# womans advise please



## FL. MACHINIST (Jun 5, 2011)

can any of you give me some advise on "i think my wife is going through a mid life crisis" and it may destroy our marriage. what are some indicators from a womans veiw? and what could i do to repair this damage?:scratchhead:


----------



## turnera (Jan 22, 2010)

rich, try to stay on one thread, ok? So we can see your background.


----------



## FL. MACHINIST (Jun 5, 2011)

*Re: NOT SURE WHAT YOU MEAN?*

I am really very new at this and i am not quit understanding the lingo. Maybe help me out with this forum stuff.


----------



## turnera (Jan 22, 2010)

Sorry, that means don't start another 'thread' in a different subforum. You started one in the General subforum already and are getting answers there. Don't start another one here, because people here won't know what's going on in the other one, and people there won't know if you answer things over here.


----------



## FL. MACHINIST (Jun 5, 2011)

Ohhhhh.

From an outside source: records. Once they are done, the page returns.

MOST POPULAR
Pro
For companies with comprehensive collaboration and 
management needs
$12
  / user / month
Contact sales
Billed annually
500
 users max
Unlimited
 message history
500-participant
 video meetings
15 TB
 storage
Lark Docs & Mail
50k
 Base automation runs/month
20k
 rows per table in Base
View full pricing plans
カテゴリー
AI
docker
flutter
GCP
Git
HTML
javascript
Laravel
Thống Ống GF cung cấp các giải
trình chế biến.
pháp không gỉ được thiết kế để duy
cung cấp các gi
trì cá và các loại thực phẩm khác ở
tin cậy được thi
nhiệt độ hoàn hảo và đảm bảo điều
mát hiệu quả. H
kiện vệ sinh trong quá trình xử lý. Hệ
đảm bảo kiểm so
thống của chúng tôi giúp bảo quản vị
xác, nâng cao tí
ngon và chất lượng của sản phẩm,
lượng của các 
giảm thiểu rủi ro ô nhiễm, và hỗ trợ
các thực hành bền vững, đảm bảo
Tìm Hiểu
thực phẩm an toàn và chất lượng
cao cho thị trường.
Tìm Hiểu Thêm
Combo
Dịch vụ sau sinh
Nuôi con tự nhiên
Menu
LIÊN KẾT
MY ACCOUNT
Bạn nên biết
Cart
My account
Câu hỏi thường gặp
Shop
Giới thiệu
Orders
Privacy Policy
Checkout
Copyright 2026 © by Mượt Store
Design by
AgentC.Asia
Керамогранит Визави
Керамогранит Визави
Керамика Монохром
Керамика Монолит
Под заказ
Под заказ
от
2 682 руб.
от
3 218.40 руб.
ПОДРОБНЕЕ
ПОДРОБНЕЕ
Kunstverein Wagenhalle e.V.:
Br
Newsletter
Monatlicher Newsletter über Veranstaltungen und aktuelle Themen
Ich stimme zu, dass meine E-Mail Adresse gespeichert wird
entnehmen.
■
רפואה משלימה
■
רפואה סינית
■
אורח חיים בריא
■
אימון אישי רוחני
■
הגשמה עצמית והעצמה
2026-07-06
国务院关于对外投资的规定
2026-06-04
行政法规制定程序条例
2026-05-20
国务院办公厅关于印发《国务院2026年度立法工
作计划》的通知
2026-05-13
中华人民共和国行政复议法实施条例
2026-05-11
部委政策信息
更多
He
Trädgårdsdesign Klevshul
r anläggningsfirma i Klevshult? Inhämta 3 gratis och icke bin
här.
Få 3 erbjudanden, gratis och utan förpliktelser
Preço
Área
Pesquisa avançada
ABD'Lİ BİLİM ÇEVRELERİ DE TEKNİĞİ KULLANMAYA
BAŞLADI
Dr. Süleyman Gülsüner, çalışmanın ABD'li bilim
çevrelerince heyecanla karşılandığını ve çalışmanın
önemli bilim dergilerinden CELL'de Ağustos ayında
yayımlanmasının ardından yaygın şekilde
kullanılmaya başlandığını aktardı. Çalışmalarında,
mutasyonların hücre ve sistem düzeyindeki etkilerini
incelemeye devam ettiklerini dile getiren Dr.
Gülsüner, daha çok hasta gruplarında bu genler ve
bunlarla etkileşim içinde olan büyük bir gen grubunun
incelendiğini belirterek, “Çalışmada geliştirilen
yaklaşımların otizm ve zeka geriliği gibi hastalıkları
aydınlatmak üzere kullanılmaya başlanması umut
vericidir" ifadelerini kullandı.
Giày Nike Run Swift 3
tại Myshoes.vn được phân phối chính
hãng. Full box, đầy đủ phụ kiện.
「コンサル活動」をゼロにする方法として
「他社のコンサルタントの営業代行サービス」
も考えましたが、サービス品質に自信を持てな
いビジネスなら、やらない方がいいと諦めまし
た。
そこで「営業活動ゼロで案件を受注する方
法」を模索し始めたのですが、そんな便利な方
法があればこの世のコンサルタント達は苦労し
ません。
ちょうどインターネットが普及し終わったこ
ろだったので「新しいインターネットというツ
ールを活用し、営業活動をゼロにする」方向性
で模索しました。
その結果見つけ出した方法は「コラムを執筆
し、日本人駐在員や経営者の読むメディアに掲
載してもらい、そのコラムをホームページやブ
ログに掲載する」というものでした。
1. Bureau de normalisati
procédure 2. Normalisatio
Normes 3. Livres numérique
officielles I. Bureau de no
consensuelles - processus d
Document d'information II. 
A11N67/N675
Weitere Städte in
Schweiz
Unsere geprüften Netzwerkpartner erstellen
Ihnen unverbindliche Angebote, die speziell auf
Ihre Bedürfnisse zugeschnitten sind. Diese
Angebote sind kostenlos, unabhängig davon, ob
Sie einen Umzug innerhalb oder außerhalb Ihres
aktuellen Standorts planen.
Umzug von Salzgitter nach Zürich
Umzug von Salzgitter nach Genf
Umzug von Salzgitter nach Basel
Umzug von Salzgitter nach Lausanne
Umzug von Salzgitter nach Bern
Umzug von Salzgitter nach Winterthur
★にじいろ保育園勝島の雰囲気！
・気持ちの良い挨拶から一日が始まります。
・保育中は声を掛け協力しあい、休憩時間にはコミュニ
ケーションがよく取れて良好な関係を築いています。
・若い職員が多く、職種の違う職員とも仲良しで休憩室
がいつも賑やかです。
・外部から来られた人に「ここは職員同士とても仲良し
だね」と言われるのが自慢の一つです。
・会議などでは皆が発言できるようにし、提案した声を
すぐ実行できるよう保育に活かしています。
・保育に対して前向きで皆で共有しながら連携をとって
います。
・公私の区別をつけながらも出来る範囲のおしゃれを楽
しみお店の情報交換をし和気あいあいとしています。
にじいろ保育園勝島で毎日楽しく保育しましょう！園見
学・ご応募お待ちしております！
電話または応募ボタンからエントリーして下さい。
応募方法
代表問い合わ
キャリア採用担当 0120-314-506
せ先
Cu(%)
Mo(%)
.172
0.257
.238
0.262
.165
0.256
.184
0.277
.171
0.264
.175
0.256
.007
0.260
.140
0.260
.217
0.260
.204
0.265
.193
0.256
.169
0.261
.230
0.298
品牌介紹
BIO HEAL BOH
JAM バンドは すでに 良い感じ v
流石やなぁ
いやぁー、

Ok. Sorry . Ill try to stay in one place then. I am the kind of person to be all over the place though.


----------



## turnera (Jan 22, 2010)

No one's stopping you. It's just that you won't get as good advice that way, because no one at each individual thread will be up to speed on what's going on with you, and each person's advice will likely be poor, or even wrong, because they don't know your whole story.


----------